Stored data entries

== Segment start ==

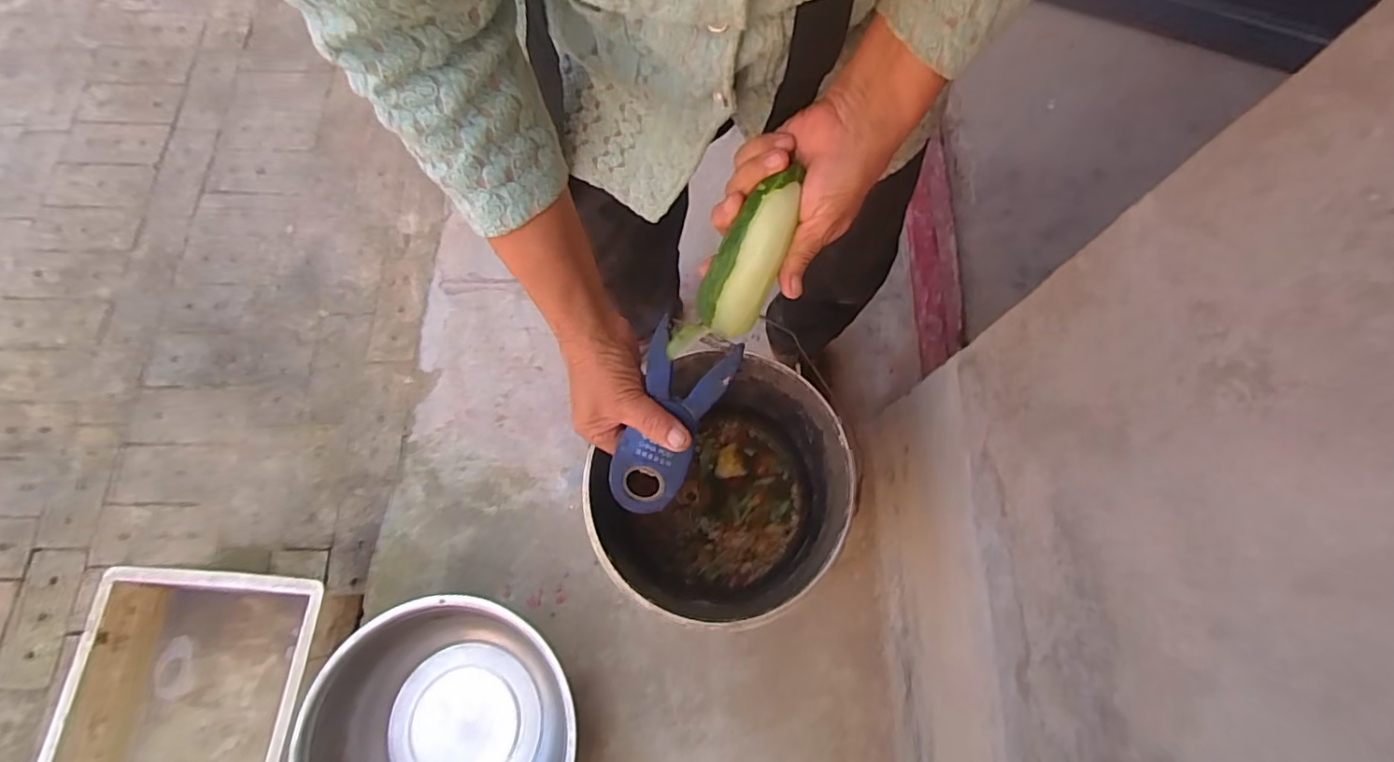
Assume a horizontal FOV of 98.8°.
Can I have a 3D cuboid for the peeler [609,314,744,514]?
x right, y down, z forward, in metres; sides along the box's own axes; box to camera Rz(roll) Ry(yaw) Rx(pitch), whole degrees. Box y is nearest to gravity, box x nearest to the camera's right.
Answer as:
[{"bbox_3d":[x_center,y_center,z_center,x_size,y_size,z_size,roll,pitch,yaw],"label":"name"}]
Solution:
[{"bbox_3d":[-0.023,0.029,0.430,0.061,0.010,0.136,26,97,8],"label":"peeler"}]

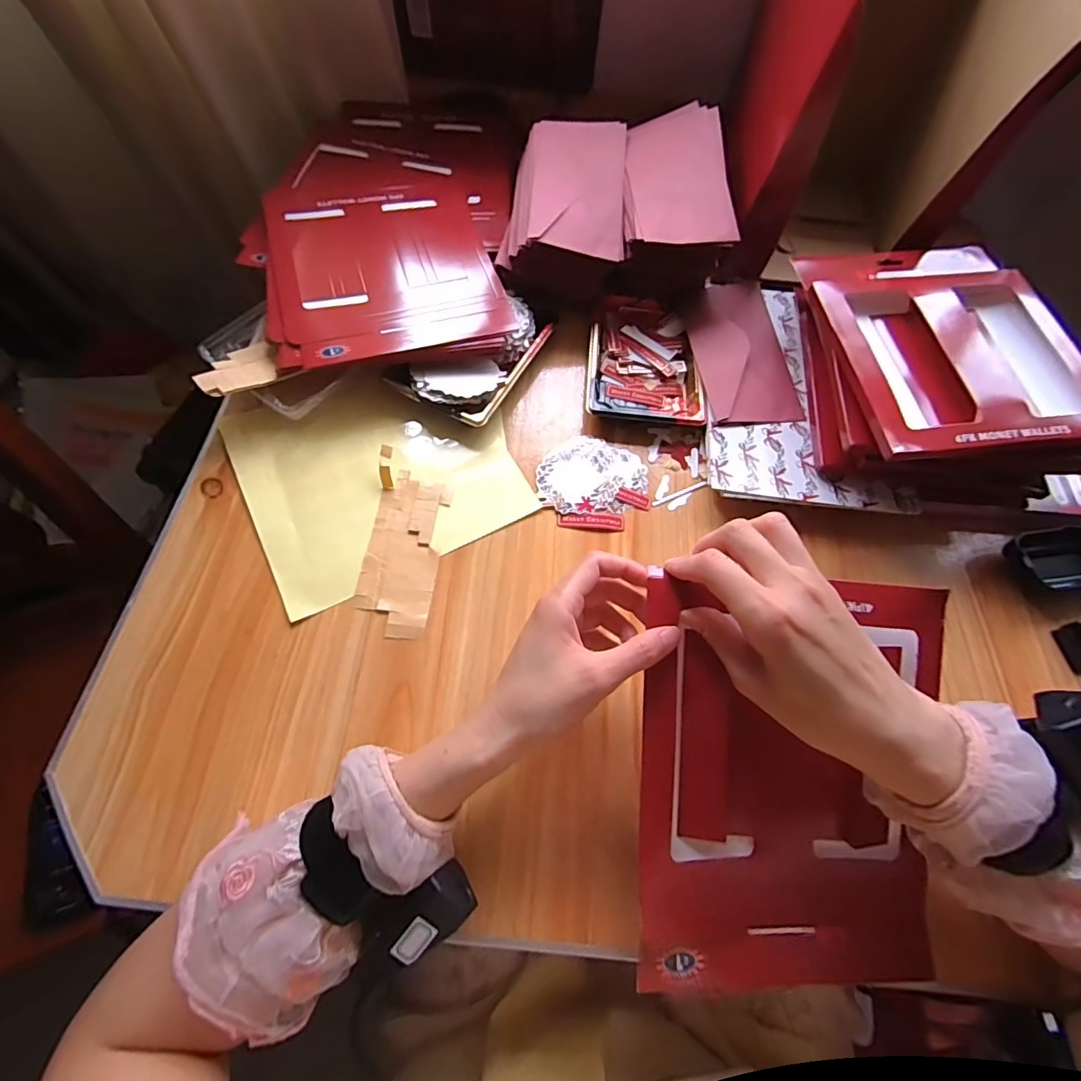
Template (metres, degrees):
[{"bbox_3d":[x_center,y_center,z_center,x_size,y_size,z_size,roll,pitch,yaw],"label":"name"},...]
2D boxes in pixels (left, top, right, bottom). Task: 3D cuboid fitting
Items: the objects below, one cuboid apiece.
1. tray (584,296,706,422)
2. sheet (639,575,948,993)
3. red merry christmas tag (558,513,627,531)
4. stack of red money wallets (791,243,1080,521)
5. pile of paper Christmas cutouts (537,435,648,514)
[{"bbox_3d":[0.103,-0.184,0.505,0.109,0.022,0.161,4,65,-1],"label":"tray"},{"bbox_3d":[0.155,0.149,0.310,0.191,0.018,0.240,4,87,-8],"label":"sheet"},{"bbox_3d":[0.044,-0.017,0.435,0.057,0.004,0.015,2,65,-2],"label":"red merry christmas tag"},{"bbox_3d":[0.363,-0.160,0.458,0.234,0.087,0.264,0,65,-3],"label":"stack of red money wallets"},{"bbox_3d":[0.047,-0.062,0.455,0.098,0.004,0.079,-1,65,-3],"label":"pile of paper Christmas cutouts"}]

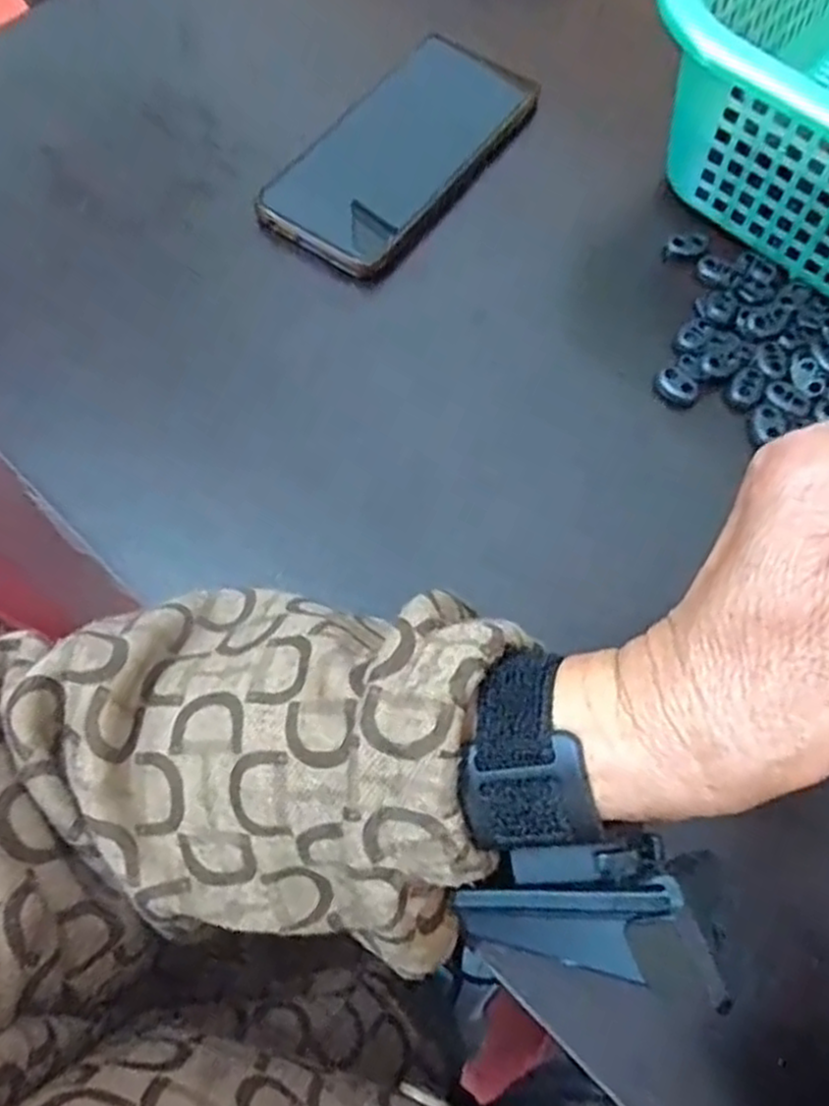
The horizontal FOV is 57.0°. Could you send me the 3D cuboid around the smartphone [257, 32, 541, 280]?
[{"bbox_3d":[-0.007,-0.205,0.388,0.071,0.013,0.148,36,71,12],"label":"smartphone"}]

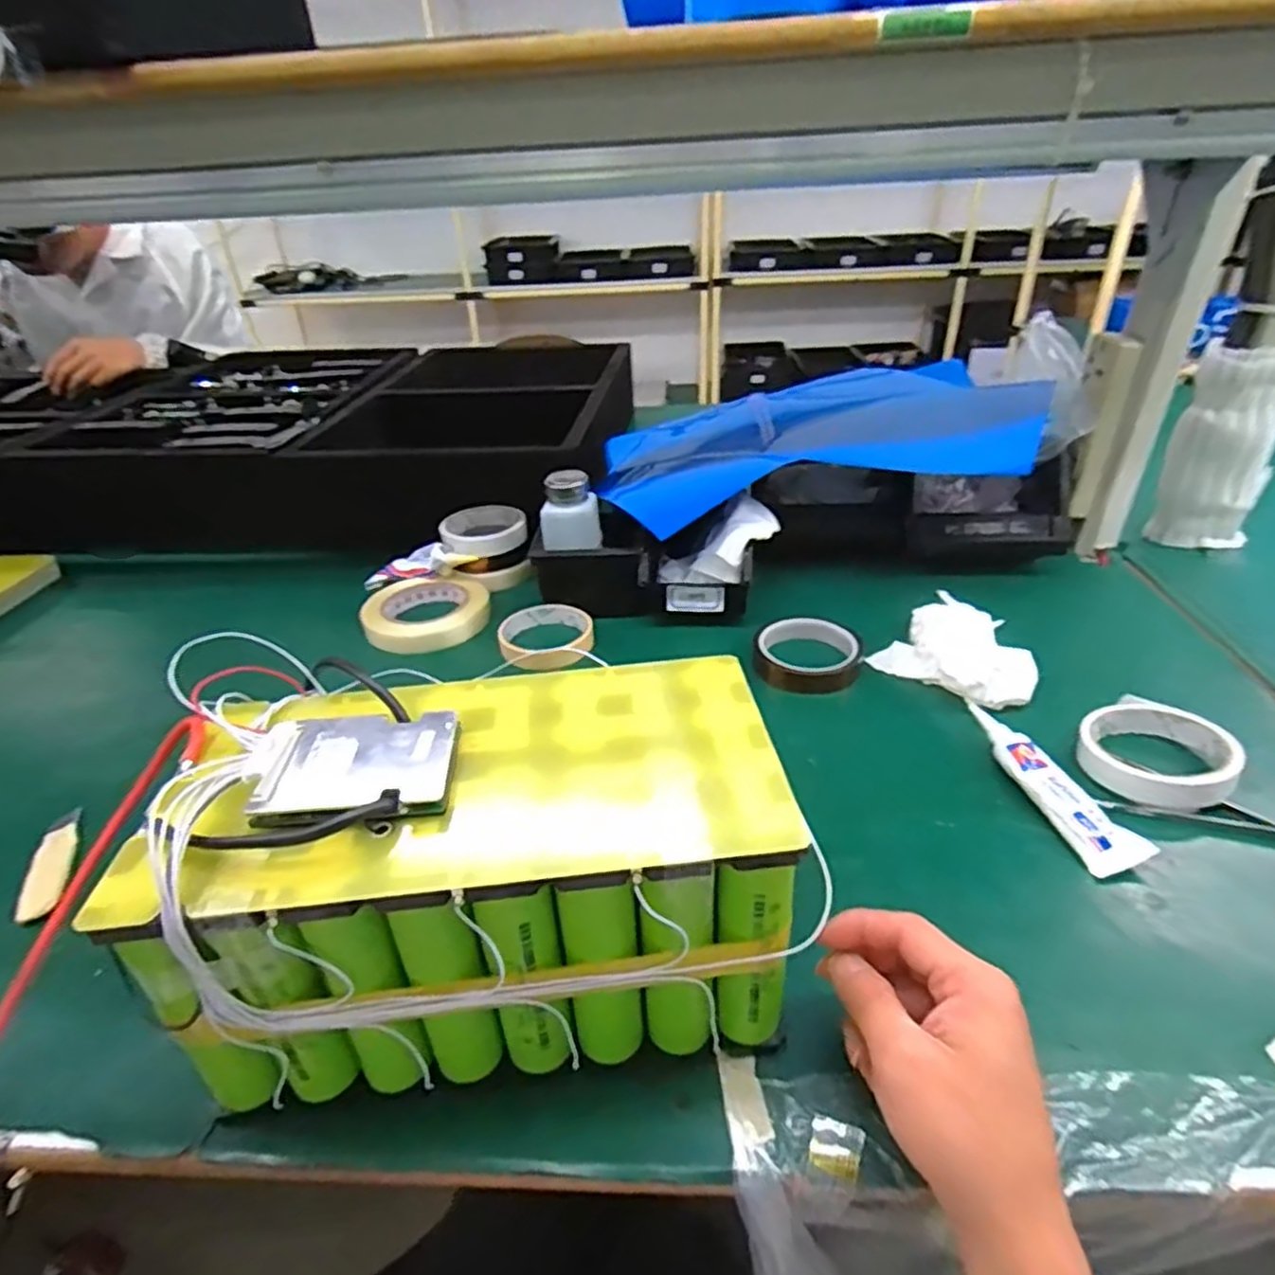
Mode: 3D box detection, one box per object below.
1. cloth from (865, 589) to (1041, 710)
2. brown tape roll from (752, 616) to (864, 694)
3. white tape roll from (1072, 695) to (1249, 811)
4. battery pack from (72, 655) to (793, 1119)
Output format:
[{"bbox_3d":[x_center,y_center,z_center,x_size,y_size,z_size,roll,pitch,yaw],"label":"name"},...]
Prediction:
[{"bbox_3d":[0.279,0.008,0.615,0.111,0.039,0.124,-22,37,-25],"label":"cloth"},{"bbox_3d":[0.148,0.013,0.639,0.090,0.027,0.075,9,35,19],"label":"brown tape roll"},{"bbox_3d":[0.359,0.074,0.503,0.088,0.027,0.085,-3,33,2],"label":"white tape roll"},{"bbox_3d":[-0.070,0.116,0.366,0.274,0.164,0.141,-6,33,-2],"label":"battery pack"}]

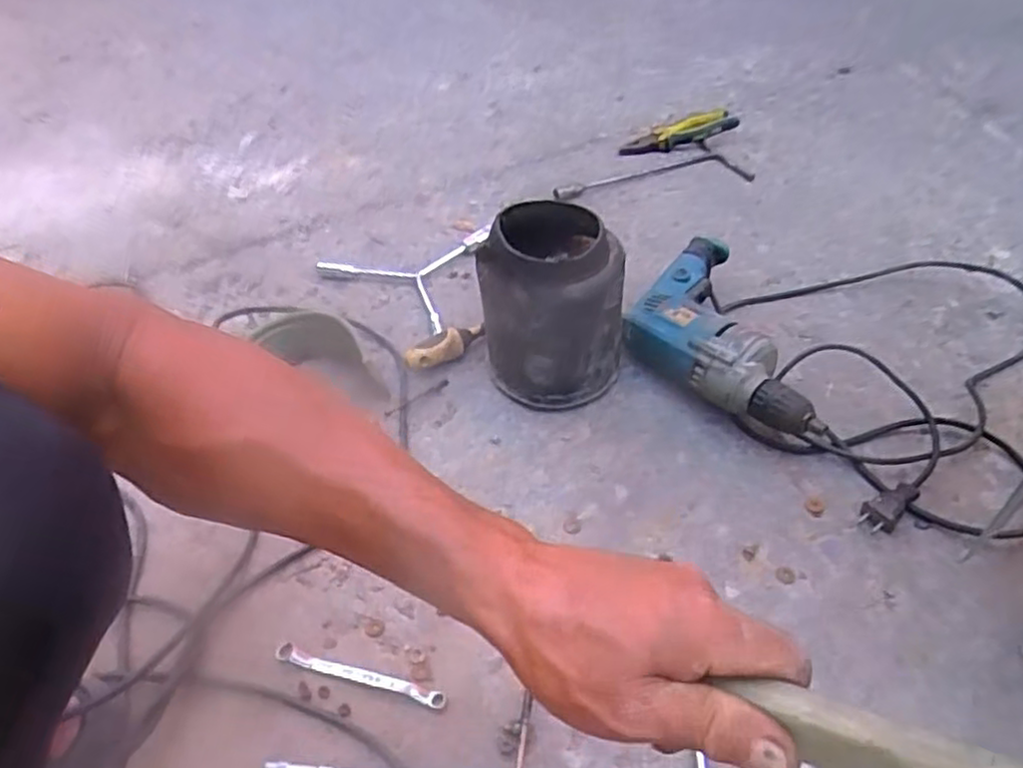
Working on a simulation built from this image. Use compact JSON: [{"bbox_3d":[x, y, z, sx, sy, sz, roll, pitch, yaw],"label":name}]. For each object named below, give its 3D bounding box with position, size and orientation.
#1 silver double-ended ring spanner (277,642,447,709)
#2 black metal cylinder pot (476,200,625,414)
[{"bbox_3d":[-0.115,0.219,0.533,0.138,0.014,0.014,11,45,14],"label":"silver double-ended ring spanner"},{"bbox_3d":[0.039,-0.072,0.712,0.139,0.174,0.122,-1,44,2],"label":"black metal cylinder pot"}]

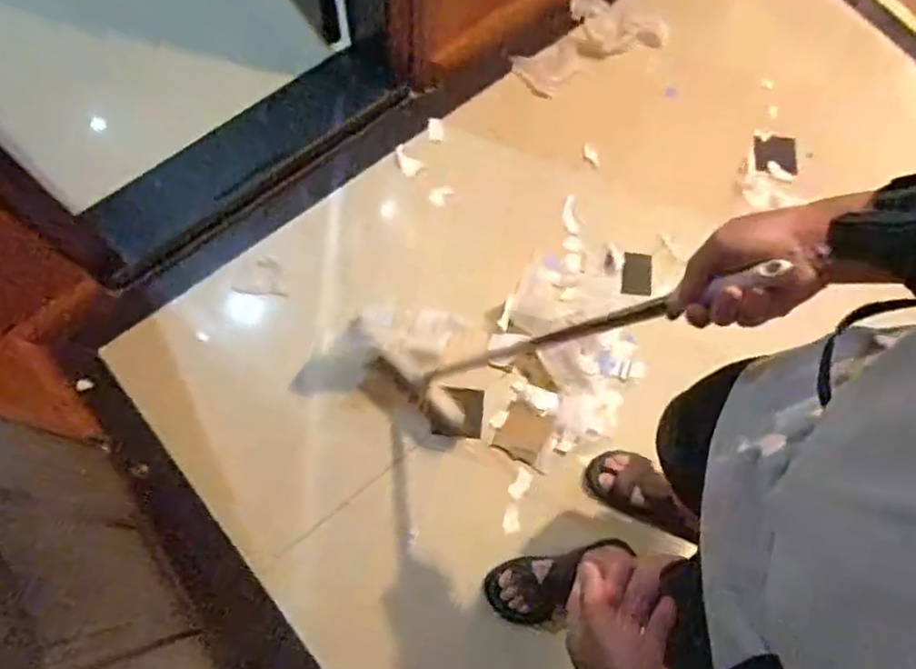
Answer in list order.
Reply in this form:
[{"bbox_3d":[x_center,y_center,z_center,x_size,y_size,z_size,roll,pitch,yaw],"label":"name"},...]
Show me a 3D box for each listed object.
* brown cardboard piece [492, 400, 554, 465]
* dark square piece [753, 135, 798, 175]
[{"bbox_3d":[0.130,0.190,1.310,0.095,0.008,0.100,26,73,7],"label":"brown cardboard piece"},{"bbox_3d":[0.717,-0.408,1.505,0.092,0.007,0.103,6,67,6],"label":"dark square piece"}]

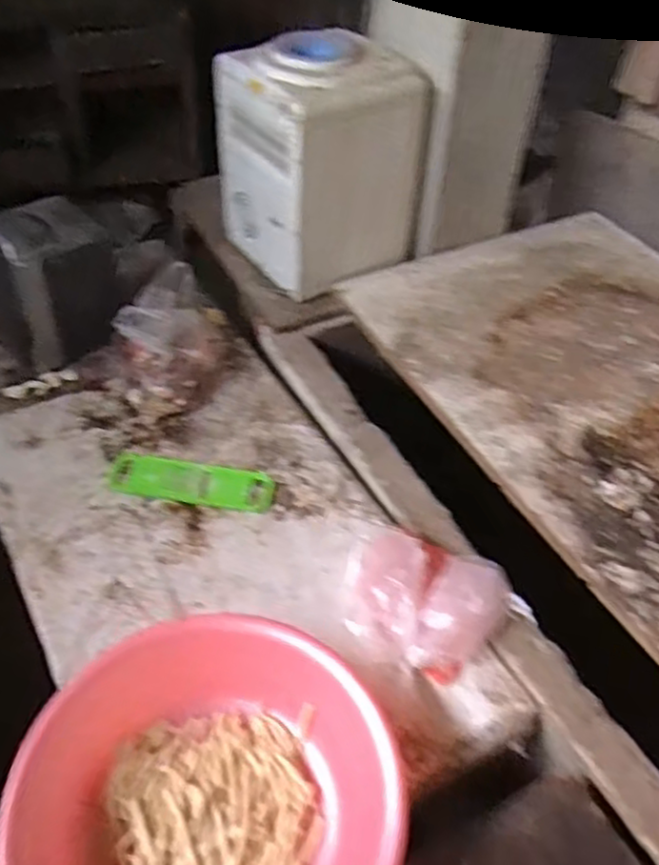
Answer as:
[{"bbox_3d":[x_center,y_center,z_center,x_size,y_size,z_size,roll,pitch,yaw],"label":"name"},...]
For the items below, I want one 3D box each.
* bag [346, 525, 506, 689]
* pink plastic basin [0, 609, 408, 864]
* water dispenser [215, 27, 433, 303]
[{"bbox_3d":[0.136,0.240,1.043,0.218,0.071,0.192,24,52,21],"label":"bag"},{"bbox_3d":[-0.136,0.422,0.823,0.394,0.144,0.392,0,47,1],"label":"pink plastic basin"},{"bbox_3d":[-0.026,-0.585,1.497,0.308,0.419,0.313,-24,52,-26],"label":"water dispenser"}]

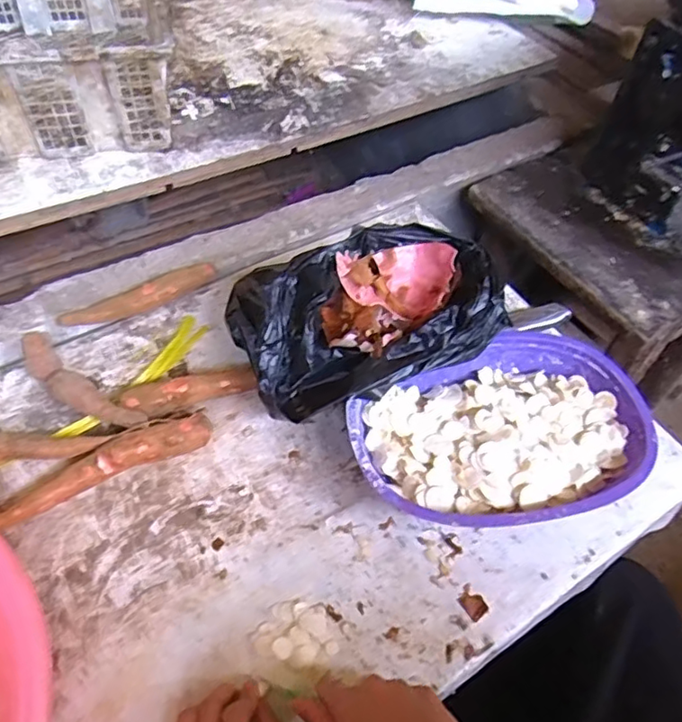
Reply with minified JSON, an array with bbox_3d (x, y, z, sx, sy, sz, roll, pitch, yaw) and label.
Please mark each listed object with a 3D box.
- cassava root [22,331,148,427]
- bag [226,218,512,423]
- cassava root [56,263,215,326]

== Segment end ==

• Action item: Where a line of the records includes "Reply", copy it.

• Your response:
Reply in this form:
Reply with minified JSON, an array with bbox_3d (x, y, z, sx, sy, sz, roll, pitch, yaw) and label.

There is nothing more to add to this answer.